Why? Because Ellroy, after a whole lifetime spent going from one relationship to the next, decides that he’s finally found the Holy Grail – never mind that she’s married – and comes up with this whole rationale as to why his part in destroying the marriage is justified. After all, he and his latest have a special bond, right? And her daughters don’t actively despise him. And the ex-husband’s a pretty good sport about it (or at least feigns it well enough so Ellroy never has to contemplate having a shred of remorse).
But based upon the preceding 190 pages, you know it won’t last.
BARRIER ISLAND
By: John D. MacDonald, 1987
Fawcett, 259 pp.
Tucker Loomis is one hard drinkin’, fast talkin’, real estate developin’ good ol’ boy from West Bay, Mississippi on the Gulf Coast. Loomis — with the help of some wealthy and influential friends and a few cooperative government officials — acquires Bernard Island, a barrier island off the Gulf Coast of Mississippi. Loomis knows that the government will eventually buy back the island for a small profit because Bernard Island is one of the barrier islands that protect the fragile wetlands along that portion of the Gulf Coast around Pascagoula and Biloxi and the Government needs to preserve those barrier islands the best it can.

SUPPLIED ENTRIES:

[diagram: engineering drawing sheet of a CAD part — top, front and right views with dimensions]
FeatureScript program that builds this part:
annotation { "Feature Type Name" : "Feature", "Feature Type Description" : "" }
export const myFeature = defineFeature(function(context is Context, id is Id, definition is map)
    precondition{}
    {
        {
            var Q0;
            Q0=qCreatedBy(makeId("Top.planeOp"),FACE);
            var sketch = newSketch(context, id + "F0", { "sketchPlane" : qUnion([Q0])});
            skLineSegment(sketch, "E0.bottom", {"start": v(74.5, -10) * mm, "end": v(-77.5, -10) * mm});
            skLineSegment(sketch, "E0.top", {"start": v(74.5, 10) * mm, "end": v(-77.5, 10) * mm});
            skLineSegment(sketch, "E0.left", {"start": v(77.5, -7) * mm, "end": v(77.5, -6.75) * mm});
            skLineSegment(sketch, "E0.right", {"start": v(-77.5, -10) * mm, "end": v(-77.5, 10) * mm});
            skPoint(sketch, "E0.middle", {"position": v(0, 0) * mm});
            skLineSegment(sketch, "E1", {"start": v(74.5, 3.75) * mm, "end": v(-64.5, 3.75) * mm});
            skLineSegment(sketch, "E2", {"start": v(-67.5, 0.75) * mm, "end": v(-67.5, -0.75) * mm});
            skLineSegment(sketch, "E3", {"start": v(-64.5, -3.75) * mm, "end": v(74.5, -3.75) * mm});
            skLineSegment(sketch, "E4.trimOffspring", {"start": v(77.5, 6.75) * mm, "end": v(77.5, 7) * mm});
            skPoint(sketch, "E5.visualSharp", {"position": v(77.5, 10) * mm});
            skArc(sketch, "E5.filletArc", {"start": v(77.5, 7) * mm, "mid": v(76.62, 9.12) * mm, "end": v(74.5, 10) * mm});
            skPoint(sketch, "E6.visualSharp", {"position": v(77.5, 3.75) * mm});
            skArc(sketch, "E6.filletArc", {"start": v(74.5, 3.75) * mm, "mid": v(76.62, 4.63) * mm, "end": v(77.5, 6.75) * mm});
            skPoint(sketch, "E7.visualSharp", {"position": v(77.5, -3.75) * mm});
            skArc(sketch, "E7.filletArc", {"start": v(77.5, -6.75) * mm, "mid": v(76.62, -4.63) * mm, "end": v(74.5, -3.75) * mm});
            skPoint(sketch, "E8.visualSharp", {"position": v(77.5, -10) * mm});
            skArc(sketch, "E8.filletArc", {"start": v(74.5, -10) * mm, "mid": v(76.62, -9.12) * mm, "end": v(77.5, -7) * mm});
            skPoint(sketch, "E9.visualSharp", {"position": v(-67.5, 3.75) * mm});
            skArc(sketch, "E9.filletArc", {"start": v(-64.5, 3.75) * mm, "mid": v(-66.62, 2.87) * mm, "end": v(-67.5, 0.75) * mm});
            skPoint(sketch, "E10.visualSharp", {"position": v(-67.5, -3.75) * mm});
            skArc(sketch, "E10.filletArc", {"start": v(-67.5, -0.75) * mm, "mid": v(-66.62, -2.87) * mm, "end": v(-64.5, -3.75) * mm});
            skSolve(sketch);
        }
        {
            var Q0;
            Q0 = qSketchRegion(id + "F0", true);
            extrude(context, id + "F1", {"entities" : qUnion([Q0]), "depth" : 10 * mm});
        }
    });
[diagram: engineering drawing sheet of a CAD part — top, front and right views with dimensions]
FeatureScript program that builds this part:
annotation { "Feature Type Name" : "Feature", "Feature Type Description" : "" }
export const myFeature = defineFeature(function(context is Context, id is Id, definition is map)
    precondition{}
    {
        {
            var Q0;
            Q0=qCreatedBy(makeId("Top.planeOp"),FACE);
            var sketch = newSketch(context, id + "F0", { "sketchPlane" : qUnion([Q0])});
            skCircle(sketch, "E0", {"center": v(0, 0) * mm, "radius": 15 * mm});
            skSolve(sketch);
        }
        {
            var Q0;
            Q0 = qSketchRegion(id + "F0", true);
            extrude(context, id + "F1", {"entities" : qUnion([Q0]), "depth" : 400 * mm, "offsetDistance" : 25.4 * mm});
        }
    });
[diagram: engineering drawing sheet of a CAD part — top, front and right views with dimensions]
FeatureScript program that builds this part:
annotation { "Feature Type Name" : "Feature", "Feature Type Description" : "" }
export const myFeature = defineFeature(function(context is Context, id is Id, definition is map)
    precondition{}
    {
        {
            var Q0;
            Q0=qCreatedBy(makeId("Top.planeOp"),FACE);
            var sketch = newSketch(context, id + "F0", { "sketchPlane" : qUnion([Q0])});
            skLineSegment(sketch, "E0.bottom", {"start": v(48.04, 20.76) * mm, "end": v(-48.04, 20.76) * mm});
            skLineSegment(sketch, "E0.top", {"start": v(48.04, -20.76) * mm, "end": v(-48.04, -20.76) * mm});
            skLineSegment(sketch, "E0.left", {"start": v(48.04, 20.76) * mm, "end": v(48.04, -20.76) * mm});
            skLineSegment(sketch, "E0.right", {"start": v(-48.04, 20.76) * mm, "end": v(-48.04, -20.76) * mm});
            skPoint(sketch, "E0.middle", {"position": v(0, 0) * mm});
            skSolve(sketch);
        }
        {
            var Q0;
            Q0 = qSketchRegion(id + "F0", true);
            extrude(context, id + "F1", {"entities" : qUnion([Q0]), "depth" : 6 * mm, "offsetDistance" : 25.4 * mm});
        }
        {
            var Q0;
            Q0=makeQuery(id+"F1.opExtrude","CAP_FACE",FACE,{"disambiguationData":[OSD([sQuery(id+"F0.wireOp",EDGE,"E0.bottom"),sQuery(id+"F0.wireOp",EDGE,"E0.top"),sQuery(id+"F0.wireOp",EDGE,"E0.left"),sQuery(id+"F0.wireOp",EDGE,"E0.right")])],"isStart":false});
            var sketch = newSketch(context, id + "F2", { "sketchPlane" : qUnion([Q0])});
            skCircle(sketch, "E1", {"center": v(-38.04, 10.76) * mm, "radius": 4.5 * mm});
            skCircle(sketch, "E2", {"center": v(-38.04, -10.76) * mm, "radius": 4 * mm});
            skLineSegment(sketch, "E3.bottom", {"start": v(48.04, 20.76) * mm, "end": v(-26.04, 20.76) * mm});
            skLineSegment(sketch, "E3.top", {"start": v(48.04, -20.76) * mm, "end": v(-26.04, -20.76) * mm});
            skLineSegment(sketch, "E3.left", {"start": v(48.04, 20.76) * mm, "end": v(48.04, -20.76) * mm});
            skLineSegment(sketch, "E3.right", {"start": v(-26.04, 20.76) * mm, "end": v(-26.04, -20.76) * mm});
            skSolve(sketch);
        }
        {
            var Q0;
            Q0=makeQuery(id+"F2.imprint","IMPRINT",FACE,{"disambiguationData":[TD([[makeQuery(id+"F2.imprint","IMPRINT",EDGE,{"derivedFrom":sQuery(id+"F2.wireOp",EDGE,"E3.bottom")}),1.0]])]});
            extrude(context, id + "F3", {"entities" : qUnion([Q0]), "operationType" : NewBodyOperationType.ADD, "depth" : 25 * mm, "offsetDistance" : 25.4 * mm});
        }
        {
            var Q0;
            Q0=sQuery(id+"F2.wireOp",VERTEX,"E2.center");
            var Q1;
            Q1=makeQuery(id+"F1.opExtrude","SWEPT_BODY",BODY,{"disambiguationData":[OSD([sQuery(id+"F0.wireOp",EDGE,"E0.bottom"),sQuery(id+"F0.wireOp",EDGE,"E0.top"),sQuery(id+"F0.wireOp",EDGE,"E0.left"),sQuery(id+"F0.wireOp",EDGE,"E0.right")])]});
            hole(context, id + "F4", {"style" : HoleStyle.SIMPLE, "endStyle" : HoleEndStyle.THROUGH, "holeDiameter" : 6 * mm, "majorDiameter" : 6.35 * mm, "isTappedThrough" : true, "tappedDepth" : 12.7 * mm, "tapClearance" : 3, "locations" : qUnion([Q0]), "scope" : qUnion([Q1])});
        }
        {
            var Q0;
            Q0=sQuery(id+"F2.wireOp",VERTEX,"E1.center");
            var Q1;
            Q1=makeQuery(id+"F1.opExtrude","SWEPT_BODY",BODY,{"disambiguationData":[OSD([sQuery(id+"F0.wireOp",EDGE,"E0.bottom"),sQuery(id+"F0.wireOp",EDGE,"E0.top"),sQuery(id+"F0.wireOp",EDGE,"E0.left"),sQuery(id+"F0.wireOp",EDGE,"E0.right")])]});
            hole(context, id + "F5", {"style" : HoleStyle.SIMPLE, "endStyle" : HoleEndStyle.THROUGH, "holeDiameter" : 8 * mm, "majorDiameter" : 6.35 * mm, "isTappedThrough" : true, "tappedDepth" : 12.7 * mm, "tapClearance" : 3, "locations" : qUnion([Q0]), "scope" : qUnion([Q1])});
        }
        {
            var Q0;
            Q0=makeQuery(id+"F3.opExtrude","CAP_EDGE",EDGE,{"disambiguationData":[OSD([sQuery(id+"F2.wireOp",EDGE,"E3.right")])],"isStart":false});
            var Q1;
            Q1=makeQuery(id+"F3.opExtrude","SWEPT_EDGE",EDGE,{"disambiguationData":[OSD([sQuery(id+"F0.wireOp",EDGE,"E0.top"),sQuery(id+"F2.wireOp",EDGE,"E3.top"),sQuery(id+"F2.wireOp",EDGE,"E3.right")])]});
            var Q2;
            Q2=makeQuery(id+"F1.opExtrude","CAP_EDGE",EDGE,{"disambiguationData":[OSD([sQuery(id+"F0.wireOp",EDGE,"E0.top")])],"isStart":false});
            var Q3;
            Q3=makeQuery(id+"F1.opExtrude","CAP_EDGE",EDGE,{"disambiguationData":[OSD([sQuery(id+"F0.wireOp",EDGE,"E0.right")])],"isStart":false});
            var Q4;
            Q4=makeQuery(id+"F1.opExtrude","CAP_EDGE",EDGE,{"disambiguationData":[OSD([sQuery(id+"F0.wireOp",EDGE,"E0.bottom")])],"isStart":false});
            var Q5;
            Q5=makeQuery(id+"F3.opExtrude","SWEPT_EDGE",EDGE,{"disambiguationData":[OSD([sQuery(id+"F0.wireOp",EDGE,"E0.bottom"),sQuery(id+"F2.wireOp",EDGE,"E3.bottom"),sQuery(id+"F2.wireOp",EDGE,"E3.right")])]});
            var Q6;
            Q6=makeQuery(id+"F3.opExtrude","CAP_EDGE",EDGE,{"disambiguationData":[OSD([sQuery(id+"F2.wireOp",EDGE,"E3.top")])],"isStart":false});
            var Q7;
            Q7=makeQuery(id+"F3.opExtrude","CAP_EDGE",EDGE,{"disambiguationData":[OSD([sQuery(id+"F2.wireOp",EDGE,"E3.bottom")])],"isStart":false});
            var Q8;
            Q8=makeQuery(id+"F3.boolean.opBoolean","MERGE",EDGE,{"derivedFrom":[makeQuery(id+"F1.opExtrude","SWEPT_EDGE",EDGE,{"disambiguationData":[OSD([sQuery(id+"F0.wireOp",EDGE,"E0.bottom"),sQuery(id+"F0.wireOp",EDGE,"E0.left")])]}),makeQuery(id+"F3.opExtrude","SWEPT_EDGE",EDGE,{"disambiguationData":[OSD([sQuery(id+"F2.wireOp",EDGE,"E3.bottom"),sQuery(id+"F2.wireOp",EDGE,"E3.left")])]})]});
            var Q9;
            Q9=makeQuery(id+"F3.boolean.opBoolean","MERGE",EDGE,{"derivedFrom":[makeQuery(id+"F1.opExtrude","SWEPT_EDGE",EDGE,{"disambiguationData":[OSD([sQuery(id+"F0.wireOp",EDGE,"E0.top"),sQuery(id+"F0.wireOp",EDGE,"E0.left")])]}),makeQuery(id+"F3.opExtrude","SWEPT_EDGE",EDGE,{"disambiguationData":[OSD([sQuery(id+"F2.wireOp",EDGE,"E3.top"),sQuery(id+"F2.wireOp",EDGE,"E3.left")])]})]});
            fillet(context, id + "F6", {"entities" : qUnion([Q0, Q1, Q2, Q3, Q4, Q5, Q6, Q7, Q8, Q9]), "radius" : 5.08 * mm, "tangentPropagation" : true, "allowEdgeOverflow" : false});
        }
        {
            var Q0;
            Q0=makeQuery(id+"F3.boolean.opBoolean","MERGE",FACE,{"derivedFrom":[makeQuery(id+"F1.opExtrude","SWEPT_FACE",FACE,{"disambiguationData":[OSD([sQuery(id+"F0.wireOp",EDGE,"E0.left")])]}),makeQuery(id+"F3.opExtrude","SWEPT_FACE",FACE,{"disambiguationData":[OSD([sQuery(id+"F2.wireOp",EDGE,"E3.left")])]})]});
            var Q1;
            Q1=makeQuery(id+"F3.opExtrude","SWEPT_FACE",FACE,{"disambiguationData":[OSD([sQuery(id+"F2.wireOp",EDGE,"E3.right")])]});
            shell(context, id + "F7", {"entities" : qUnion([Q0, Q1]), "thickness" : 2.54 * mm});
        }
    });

REQUIRED ACTION 1: Extract from the book review excerpt the passage running from "But based upon" to "best it can.", word for word.
REQUIRED ACTION 2: According to the book review excerpt, what island does Tucker Loomis acquire?
The records come from a source unrelated to the book review excerpt.

EXERCISE RESULT 1:
But based upon the preceding 190 pages, you know it won’t last.
BARRIER ISLAND
By: John D. MacDonald, 1987
Fawcett, 259 pp.
Tucker Loomis is one hard drinkin’, fast talkin’, real estate developin’ good ol’ boy from West Bay, Mississippi on the Gulf Coast. Loomis — with the help of some wealthy and influential friends and a few cooperative government officials — acquires Bernard Island, a barrier island off the Gulf Coast of Mississippi. Loomis knows that the government will eventually buy back the island for a small profit because Bernard Island is one of the barrier islands that protect the fragile wetlands along that portion of the Gulf Coast around Pascagoula and Biloxi and the Government needs to preserve those barrier islands the best it can.

EXERCISE RESULT 2: Bernard Island, a barrier island off the Gulf Coast of Mississippi.